Dataset excerpt
..........

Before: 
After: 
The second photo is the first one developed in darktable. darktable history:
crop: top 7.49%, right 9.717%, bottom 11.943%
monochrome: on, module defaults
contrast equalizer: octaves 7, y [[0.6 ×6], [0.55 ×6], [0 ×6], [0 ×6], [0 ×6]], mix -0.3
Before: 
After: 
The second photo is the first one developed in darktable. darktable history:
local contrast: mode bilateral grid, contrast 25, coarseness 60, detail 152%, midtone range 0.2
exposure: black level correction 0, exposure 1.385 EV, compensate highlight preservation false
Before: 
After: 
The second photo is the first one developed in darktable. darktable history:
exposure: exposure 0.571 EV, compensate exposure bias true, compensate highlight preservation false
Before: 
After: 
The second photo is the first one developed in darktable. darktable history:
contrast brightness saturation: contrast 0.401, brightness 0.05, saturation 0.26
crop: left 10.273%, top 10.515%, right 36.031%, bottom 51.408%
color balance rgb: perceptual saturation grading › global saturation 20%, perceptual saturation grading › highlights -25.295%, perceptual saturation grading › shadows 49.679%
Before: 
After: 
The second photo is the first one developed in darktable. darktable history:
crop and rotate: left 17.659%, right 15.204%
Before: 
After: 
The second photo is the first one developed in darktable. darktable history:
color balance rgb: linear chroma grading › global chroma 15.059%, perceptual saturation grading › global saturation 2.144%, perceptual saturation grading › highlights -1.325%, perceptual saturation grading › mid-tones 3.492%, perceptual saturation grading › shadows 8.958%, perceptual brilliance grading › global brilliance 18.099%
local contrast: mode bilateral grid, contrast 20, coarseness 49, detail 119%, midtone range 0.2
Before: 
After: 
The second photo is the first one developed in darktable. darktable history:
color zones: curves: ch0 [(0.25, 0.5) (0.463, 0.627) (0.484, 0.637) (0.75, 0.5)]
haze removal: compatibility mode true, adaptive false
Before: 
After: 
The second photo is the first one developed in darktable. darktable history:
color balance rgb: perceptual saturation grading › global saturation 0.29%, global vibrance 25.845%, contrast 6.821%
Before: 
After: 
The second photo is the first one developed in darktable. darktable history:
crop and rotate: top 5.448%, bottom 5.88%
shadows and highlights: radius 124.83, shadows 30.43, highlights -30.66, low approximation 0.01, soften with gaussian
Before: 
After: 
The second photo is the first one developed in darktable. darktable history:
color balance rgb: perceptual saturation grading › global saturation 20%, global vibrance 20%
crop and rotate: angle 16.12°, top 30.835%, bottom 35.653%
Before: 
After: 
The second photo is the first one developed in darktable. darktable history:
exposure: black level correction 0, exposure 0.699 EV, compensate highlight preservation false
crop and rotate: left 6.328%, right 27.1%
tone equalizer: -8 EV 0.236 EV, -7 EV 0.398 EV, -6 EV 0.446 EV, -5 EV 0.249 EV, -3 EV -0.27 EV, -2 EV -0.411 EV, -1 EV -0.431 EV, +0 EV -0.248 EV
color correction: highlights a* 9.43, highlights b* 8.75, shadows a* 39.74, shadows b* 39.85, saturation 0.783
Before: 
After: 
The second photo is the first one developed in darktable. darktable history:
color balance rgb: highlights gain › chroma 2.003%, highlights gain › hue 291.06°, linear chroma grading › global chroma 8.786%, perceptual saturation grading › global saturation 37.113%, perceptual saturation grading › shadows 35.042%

..........

■ **To be done**: Please rewrite the stretch from the start of the records through the line containing "exposure: exposure 0.571", swapping "developed" for "processed" and keeping everything else unchanged.

■ **Complete output**:
Before: 
After: 
The second photo is the first one processed in darktable. darktable history:
crop: top 7.49%, right 9.717%, bottom 11.943%
monochrome: on, module defaults
contrast equalizer: octaves 7, y [[0.6 ×6], [0.55 ×6], [0 ×6], [0 ×6], [0 ×6]], mix -0.3
Before: 
After: 
The second photo is the first one processed in darktable. darktable history:
local contrast: mode bilateral grid, contrast 25, coarseness 60, detail 152%, midtone range 0.2
exposure: black level correction 0, exposure 1.385 EV, compensate highlight preservation false
Before: 
After: 
The second photo is the first one processed in darktable. darktable history:
exposure: exposure 0.571 EV, compensate exposure bias true, compensate highlight preservation false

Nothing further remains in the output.